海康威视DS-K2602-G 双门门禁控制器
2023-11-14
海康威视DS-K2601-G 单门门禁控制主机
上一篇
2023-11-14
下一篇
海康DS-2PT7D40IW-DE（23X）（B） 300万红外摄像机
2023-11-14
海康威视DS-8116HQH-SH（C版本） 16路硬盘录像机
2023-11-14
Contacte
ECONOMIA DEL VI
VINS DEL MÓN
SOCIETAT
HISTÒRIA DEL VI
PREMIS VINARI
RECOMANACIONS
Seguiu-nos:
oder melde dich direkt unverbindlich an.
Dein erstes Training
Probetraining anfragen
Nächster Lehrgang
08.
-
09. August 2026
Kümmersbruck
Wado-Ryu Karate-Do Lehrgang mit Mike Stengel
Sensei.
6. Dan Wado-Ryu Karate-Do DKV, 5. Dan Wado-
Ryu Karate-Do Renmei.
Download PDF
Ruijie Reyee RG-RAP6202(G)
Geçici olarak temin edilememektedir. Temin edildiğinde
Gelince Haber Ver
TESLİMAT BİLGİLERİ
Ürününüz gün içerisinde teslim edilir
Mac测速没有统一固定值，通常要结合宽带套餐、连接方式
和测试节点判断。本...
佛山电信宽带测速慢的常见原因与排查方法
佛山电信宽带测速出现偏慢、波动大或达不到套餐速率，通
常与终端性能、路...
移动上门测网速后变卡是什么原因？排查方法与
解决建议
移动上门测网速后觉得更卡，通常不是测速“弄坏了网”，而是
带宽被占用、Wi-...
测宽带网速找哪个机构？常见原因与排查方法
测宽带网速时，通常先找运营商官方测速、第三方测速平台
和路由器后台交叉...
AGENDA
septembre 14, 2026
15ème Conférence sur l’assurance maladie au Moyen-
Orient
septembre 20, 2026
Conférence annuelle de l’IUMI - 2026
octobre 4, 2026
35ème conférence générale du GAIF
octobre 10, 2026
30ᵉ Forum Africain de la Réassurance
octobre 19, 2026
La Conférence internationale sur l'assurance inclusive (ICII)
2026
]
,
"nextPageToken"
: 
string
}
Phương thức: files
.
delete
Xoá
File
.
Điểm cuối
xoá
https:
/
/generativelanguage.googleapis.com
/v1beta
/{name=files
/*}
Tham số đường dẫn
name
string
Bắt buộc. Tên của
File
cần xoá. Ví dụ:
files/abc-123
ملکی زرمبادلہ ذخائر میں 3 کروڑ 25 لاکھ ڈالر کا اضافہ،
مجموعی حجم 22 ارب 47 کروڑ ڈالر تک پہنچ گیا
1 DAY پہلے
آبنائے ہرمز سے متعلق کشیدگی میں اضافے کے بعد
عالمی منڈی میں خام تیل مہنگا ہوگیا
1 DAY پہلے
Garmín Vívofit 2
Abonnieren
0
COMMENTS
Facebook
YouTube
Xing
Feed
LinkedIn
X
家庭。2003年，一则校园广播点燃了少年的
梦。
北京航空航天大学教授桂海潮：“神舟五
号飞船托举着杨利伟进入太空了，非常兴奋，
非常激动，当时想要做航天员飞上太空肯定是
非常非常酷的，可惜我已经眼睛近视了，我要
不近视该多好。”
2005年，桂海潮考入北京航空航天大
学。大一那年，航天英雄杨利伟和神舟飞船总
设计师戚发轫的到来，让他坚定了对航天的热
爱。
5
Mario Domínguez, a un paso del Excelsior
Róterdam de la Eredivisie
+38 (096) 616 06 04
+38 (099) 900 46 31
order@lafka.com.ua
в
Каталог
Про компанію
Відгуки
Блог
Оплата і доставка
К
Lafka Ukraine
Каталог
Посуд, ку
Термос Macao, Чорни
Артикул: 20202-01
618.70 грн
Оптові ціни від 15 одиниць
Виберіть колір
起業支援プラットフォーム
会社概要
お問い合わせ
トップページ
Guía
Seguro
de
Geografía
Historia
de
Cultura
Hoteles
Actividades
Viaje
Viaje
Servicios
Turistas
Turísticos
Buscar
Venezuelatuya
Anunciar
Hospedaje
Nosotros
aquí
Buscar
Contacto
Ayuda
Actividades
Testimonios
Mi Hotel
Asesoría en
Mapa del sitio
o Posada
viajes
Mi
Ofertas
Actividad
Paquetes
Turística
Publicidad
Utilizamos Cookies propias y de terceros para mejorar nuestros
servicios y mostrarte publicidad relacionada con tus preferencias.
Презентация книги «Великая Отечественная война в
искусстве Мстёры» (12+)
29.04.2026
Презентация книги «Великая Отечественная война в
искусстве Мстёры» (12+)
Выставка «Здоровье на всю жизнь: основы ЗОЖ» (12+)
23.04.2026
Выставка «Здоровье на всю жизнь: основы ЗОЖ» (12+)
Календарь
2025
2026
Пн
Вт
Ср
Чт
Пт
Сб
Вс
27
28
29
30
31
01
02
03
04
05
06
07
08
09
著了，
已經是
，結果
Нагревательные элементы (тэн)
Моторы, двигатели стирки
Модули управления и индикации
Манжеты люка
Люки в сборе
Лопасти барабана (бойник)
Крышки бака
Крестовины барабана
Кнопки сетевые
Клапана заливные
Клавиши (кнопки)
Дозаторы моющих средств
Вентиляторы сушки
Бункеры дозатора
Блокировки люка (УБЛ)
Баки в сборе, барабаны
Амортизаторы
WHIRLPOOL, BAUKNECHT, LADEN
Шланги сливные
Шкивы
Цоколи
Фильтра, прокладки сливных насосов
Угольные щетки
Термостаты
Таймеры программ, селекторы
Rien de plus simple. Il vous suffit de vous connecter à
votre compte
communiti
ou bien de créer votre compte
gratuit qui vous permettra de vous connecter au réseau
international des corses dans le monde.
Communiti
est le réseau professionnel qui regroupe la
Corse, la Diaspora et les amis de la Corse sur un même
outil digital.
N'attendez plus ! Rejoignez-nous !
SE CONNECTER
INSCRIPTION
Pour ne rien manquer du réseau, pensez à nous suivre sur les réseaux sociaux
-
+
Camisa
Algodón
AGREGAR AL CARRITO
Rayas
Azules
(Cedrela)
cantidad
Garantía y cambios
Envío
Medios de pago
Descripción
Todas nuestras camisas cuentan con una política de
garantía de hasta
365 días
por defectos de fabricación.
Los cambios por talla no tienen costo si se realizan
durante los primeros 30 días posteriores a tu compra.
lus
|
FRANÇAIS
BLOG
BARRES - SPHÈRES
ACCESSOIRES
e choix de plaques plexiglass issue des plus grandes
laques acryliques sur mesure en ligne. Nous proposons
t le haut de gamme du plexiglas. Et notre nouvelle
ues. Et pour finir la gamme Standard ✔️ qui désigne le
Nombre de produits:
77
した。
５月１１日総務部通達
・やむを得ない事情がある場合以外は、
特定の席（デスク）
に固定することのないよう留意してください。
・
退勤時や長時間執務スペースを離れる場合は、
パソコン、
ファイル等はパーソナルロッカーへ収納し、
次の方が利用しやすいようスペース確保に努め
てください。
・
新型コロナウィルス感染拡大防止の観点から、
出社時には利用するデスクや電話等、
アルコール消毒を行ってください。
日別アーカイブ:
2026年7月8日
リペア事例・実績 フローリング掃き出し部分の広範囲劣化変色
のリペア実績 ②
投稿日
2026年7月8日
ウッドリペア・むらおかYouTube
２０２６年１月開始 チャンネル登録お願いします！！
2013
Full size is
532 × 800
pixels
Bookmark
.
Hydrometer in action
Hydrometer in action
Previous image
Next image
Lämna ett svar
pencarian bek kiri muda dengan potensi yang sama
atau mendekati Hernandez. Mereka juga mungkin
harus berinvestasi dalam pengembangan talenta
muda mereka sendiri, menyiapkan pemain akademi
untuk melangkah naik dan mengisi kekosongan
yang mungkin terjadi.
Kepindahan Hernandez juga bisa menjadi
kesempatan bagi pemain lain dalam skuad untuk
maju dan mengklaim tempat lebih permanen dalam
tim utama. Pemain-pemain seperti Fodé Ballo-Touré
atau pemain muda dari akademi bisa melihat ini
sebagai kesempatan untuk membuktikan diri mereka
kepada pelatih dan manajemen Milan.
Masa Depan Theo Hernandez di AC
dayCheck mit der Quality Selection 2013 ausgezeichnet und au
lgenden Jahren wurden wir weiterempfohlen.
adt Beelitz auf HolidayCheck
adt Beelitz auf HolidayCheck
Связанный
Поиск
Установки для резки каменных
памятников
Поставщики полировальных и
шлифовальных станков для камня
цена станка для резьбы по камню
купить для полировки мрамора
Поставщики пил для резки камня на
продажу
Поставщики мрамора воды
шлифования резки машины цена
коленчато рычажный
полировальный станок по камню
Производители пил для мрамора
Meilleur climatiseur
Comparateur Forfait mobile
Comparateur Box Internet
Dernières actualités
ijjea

• • • • •

Please reproduce the records word for word, starting with their first line and going on through the line with "Оптові ціни від 15 одиниць", including both of those lines.

▶ **Task solution**:
海康威视DS-K2602-G 双门门禁控制器
2023-11-14
海康威视DS-K2601-G 单门门禁控制主机
上一篇
2023-11-14
下一篇
海康DS-2PT7D40IW-DE（23X）（B） 300万红外摄像机
2023-11-14
海康威视DS-8116HQH-SH（C版本） 16路硬盘录像机
2023-11-14
Contacte
ECONOMIA DEL VI
VINS DEL MÓN
SOCIETAT
HISTÒRIA DEL VI
PREMIS VINARI
RECOMANACIONS
Seguiu-nos:
oder melde dich direkt unverbindlich an.
Dein erstes Training
Probetraining anfragen
Nächster Lehrgang
08.
-
09. August 2026
Kümmersbruck
Wado-Ryu Karate-Do Lehrgang mit Mike Stengel
Sensei.
6. Dan Wado-Ryu Karate-Do DKV, 5. Dan Wado-
Ryu Karate-Do Renmei.
Download PDF
Ruijie Reyee RG-RAP6202(G)
Geçici olarak temin edilememektedir. Temin edildiğinde
Gelince Haber Ver
TESLİMAT BİLGİLERİ
Ürününüz gün içerisinde teslim edilir
Mac测速没有统一固定值，通常要结合宽带套餐、连接方式
和测试节点判断。本...
佛山电信宽带测速慢的常见原因与排查方法
佛山电信宽带测速出现偏慢、波动大或达不到套餐速率，通
常与终端性能、路...
移动上门测网速后变卡是什么原因？排查方法与
解决建议
移动上门测网速后觉得更卡，通常不是测速“弄坏了网”，而是
带宽被占用、Wi-...
测宽带网速找哪个机构？常见原因与排查方法
测宽带网速时，通常先找运营商官方测速、第三方测速平台
和路由器后台交叉...
AGENDA
septembre 14, 2026
15ème Conférence sur l’assurance maladie au Moyen-
Orient
septembre 20, 2026
Conférence annuelle de l’IUMI - 2026
octobre 4, 2026
35ème conférence générale du GAIF
octobre 10, 2026
30ᵉ Forum Africain de la Réassurance
octobre 19, 2026
La Conférence internationale sur l'assurance inclusive (ICII)
2026
]
,
"nextPageToken"
: 
string
}
Phương thức: files
.
delete
Xoá
File
.
Điểm cuối
xoá
https:
/
/generativelanguage.googleapis.com
/v1beta
/{name=files
/*}
Tham số đường dẫn
name
string
Bắt buộc. Tên của
File
cần xoá. Ví dụ:
files/abc-123
ملکی زرمبادلہ ذخائر میں 3 کروڑ 25 لاکھ ڈالر کا اضافہ،
مجموعی حجم 22 ارب 47 کروڑ ڈالر تک پہنچ گیا
1 DAY پہلے
آبنائے ہرمز سے متعلق کشیدگی میں اضافے کے بعد
عالمی منڈی میں خام تیل مہنگا ہوگیا
1 DAY پہلے
Garmín Vívofit 2
Abonnieren
0
COMMENTS
Facebook
YouTube
Xing
Feed
LinkedIn
X
家庭。2003年，一则校园广播点燃了少年的
梦。
北京航空航天大学教授桂海潮：“神舟五
号飞船托举着杨利伟进入太空了，非常兴奋，
非常激动，当时想要做航天员飞上太空肯定是
非常非常酷的，可惜我已经眼睛近视了，我要
不近视该多好。”
2005年，桂海潮考入北京航空航天大
学。大一那年，航天英雄杨利伟和神舟飞船总
设计师戚发轫的到来，让他坚定了对航天的热
爱。
5
Mario Domínguez, a un paso del Excelsior
Róterdam de la Eredivisie
+38 (096) 616 06 04
+38 (099) 900 46 31
order@lafka.com.ua
в
Каталог
Про компанію
Відгуки
Блог
Оплата і доставка
К
Lafka Ukraine
Каталог
Посуд, ку
Термос Macao, Чорни
Артикул: 20202-01
618.70 грн
Оптові ціни від 15 одиниць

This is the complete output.